Хмелянчук угодливо улыбнулся.
— Отчего же… Чайку всегда полезно выпить.
— И сахару чуть-чуть осталось, — мрачно заявила попадья.
— Да уж, ни сахару, ни чаю. Ничего.
— Я вот в Синицах был, — оживился Хмелянчук. — И там то же самое, ничего нет. Все до последнего раскупили.
— Э, есть еще, наверно, немножко, припрятано только.
— Припрятанное, конечно, должно быть…
Разговор опять оборвался. Поп отер жирные пальцы о рясу и теперь следил глазами за женой, возившейся у самовара.
— Заваривай, заваривай, не жалей. Кто знает, что завтра бог пошлет… По крайней мере чайку человек попьет.
— Как у вас с землей? — осторожно спросил Хмелянчук.
Отец Пантелеймон махнул рукой:
— Забрали. Культом, говорят, живешь, сам земли не обрабатываешь, так тебе и не полагается.
— Культом?
— Это что я, стало быть, слуга господень. А ты разве не знал ничего? — вдруг удивился поп.
— Как не знать? Так только спрашиваю.
— А в деревне что? Школу открывают?
— Открыли, как же. Уж и дети ходят…
— Да, вот только слову божию уж там учить не будут, — язвительно заметил поп, а попадья снова, неизвестно уже в который раз, вздохнула, сложив руки на огромном животе.
— Слова божия, конечно, не будет… Удивительно еще, что они церквей не закрывают, — вставил гость.

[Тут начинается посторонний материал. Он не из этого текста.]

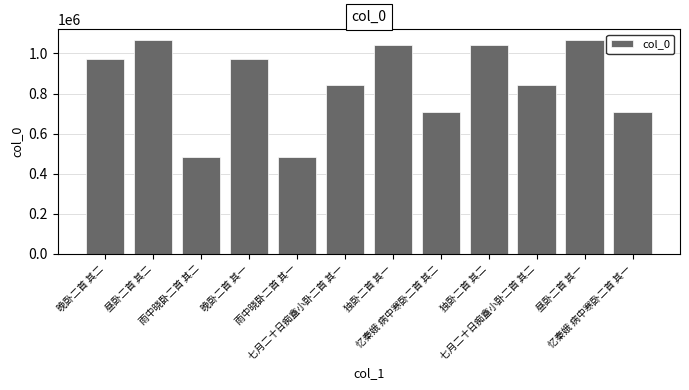

What is the label of the 5th bar from the left?

雨中晓卧二首 其一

Поп вскочил так, что стаканы на столе зазвенели.
— Да что ты, ну тебя!
— Я-то тут при чем? А раз они бога не признают, то, стало быть…
— Они бога не признают, и их бог не признает, когда наступит час!

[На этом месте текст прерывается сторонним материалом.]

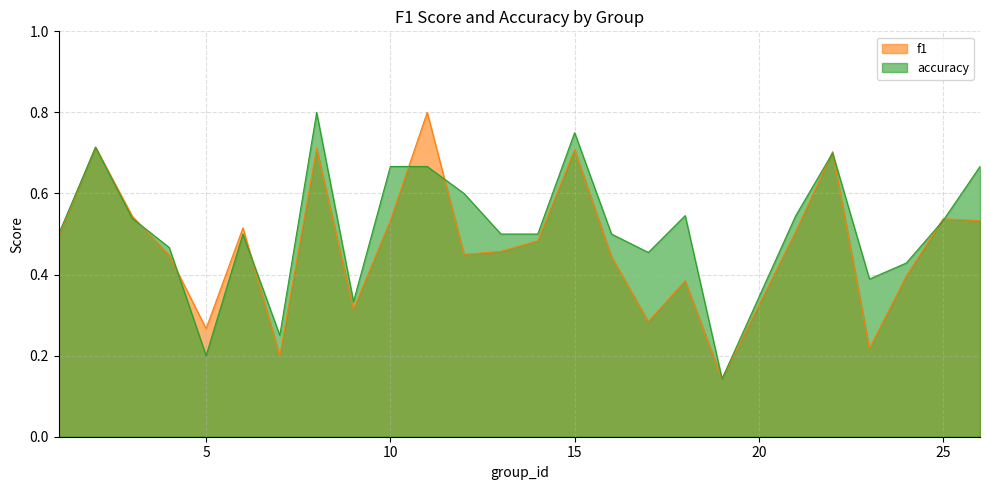

Does the chart have visible grid lines?

Yes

— Оно так, только вот бог далеко, а человек близко…
— Не так-то он далеко, как кажется грешнику! А вот, видишь, церкви и не закрыли! Верующему есть куда прийти помолиться и на горести свои пожаловаться, утешения в господе поискать.
— Много народу было у обедни в воскресенье? Я-то занят был, не мог…
Поп подозрительно взглянул на него:
— Те устроили как раз в это время свою музыку, концерт какой-то.
— Всякие способы в ход пускают.
— Ну, присаживайся, присаживайся, чайку попьешь. Вечер-то прохладный.
Хмелянчук скромно присел на краешек стула и, взяв в руки стакан, глянул на свет сквозь стекло:
— Крепкий!
— Я только такой и пью. Чай, так чтоб уж был чай.
Они медленно, будто священнодействуя, прихлебывали. Широкое лицо попадьи покраснело. Самовар тихонько шумел.
Наконец, поп отставил стакан.
— Ты бы, Ефросинья, пошла на кухню, поглядела бы, что там, — сказал он вдруг, сурово и пристально взглянув на жену. Она зашлепала к дверям, раскачивая широкий колокол юбки. Поп встал и проверил, плотно ли закрыта дверь.
— Не прикроет, а там шатаются, и в сени и в кухню заходят. Долго ли до беды! Уж сам с собой и то боишься разговаривать.
— Конечно, все может случиться, — согласился Хмелянчук.
Самовар тихонько шумел потухая. Горела висячая керосиновая лампа под большим абажуром из разрисованного цветами пергамента. Поп подсел поближе к Хмелянчуку.
— Ну что, есть какие новости? — шепотом спросил он, озираясь на занавешенное окно. — Об этих… о колхозах ничего не говорят?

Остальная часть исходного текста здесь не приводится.